> _PROVIDED ENTRIES_

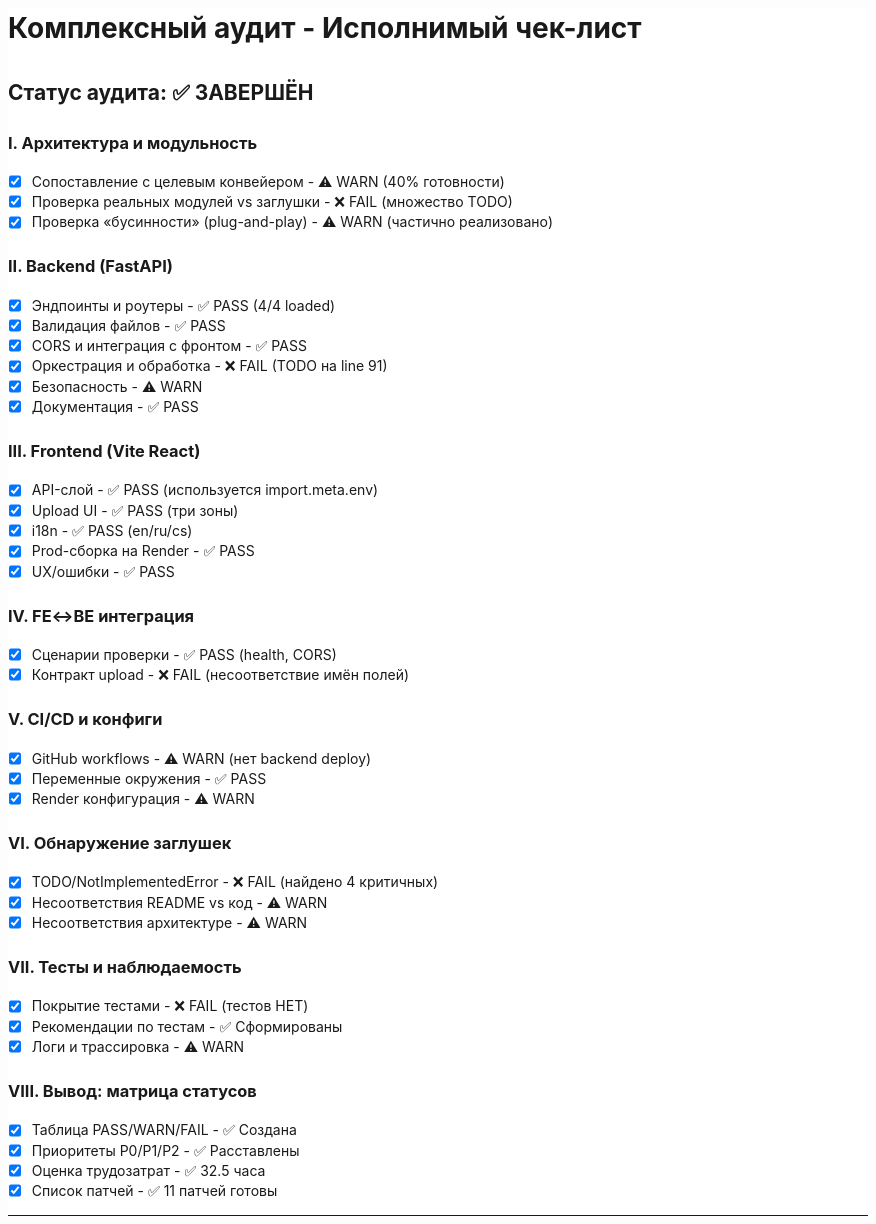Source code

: # Комплексный аудит - Исполнимый чек-лист

## Статус аудита: ✅ ЗАВЕРШЁН

### I. Архитектура и модульность
- [x] Сопоставление с целевым конвейером - ⚠️ WARN (40% готовности)
- [x] Проверка реальных модулей vs заглушки - ❌ FAIL (множество TODO)
- [x] Проверка «бусинности» (plug-and-play) - ⚠️ WARN (частично реализовано)

### II. Backend (FastAPI)
- [x] Эндпоинты и роутеры - ✅ PASS (4/4 loaded)
- [x] Валидация файлов - ✅ PASS
- [x] CORS и интеграция с фронтом - ✅ PASS
- [x] Оркестрация и обработка - ❌ FAIL (TODO на line 91)
- [x] Безопасность - ⚠️ WARN
- [x] Документация - ✅ PASS

### III. Frontend (Vite React)
- [x] API-слой - ✅ PASS (используется import.meta.env)
- [x] Upload UI - ✅ PASS (три зоны)
- [x] i18n - ✅ PASS (en/ru/cs)
- [x] Prod-сборка на Render - ✅ PASS
- [x] UX/ошибки - ✅ PASS

### IV. FE↔BE интеграция
- [x] Сценарии проверки - ✅ PASS (health, CORS)
- [x] Контракт upload - ❌ FAIL (несоответствие имён полей)

### V. CI/CD и конфиги
- [x] GitHub workflows - ⚠️ WARN (нет backend deploy)
- [x] Переменные окружения - ✅ PASS
- [x] Render конфигурация - ⚠️ WARN

### VI. Обнаружение заглушек
- [x] TODO/NotImplementedError - ❌ FAIL (найдено 4 критичных)
- [x] Несоответствия README vs код - ⚠️ WARN
- [x] Несоответствия архитектуре - ⚠️ WARN

### VII. Тесты и наблюдаемость
- [x] Покрытие тестами - ❌ FAIL (тестов НЕТ)
- [x] Рекомендации по тестам - ✅ Сформированы
- [x] Логи и трассировка - ⚠️ WARN

### VIII. Вывод: матрица статусов
- [x] Таблица PASS/WARN/FAIL - ✅ Создана
- [x] Приоритеты P0/P1/P2 - ✅ Расставлены
- [x] Оценка трудозатрат - ✅ 32.5 часа
- [x] Список патчей - ✅ 11 патчей готовы

---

> _WORK ITEM_
Copy the stretch of the material from the line containing "### VII. Тесты и наблюдаемость" through its final line, keeping every character unchanged.

> _THE COMPLETED TASK_
### VII. Тесты и наблюдаемость
- [x] Покрытие тестами - ❌ FAIL (тестов НЕТ)
- [x] Рекомендации по тестам - ✅ Сформированы
- [x] Логи и трассировка - ⚠️ WARN

### VIII. Вывод: матрица статусов
- [x] Таблица PASS/WARN/FAIL - ✅ Создана
- [x] Приоритеты P0/P1/P2 - ✅ Расставлены
- [x] Оценка трудозатрат - ✅ 32.5 часа
- [x] Список патчей - ✅ 11 патчей готовы

---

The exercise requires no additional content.